2 out of 5
In the first issue of Hardball!, Chuck’s adults only series followup to Strips, the creator uses the opening page to remark on how Hardball! is going to be even more challenging (for readers. for himself) than Strips – in which Chuck had to juggle criticisms of the book’s shallowness or what others viewed as its intent against positive takes which seemed to grasp the writer’s desire to both draw naked ladies and write a semi-serious dive into sexual / social psychology. Each issue of Harball! also has a frontispiece: a detailed shot of a ball player in action, atop an overlarge pinup shot of a naked lady; this is accompanied by a quote from some named baseball player that, essentially, speaks to how seriously they took the game. You can see some of the threads Austen is likely wanting to tie together: in the same way Strips looked at college-aged kids trying to navigate some serious life questions while also being care free, sexual creatures, Hardball! might advance this forward a generation (kinda; the age of the Hardball! cast is curious), pitting two American past times – sports and sex – against one another, and how they each reflect the same or different sides of our collective psyche.
Anyhow, by the third issue of HB!, Chuck has kinda devolved to saying solely a very simplified version of that – I like baseball and I like boobs; why not draw both – and by the fourth issue, the frontispiece has no quote: it’s just an image of baseball and breasts.
Strips had 9 (+3 independent issues) out of an intended dozens to get its story going; Hardball! only made it to four.

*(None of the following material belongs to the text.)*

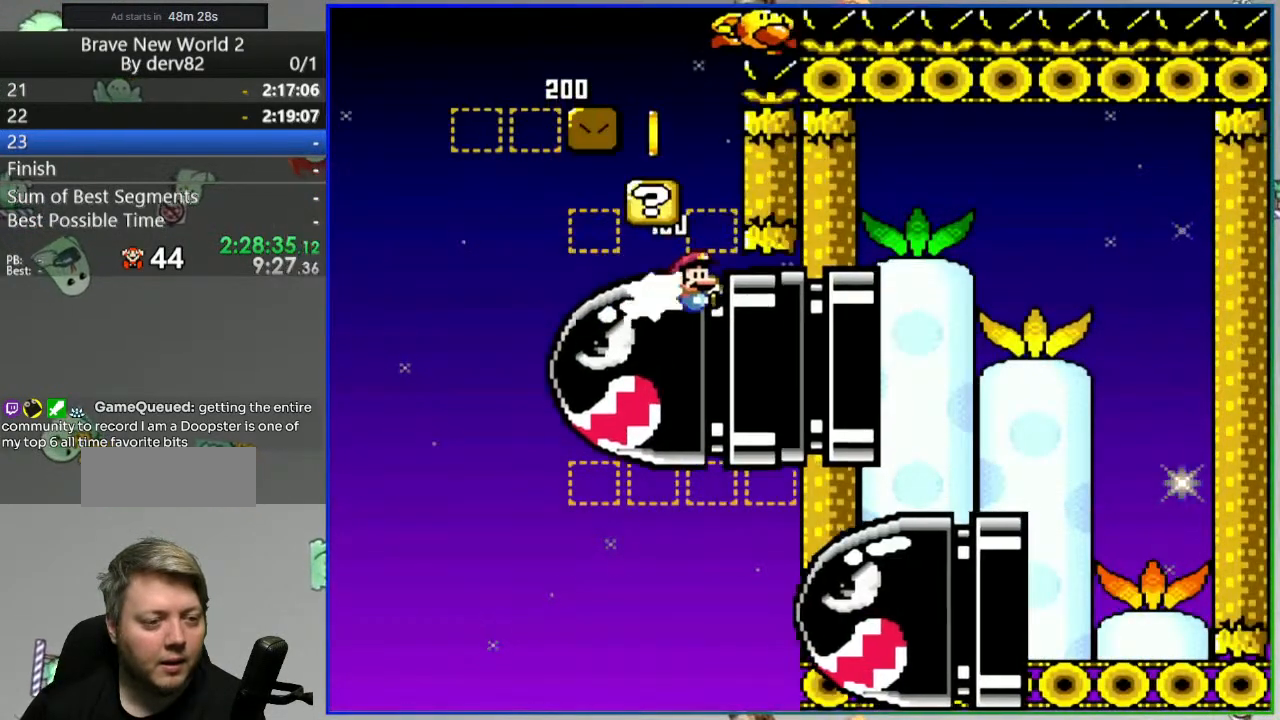
{"dt_ms": 500, "buttons": ["Y", "DPAD_LEFT"], "events": [[283, "DPAD_RIGHT", "up"], [350, "DPAD_LEFT", "down"]]}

But even accounting for that, whatever “challenging” aspects Chuck had wanted to insert barely made it to the page. Austen is a long form writer; I have no doubt there was some plan down the road. However, even though Strips was sex-filled, we got at least a line or two giving us some indications of personalities guiding the grinding bods; HB! is frankly less graphic than Strips, while somehow also dialing down those personalities. We get, like, a sliver of info on lead “I could be a ball player but my past haunts me” Jan by the fourth issue; he pings off a slew of girls in the other three issues who hardly have identifiable traits beyond hair color; otherwise, even saying the series is just about boobs and baseball feels like a stretch.
Oddly, that is part of what makes this book interesting, or at least not without value: Austen is so unconcerned with standard comic book structure that the series takes on a surreal, play-like patois and pace, scenes kind of fading timelessly into one another and characters talking past one another excepting when we crystalize on one or two sequences that likely would’ve tied to the “ongoing” story of getting Jan to join a baseball team. It’s a bizarrely weightless read.
Visually, Mick Gray’s tones give things more weight over the swoopier lines of Strips, though the diversity of the cast feels absolutely minimal: Jan is defined, but some other males are interchangeable (including Jan’s friend, Eric), and almost all of the ladies are big-boobed blondes or brunettes. Viewed entirely as pinups, the art is pretty, just the whole thing tonally is a weird mishmash, as described above.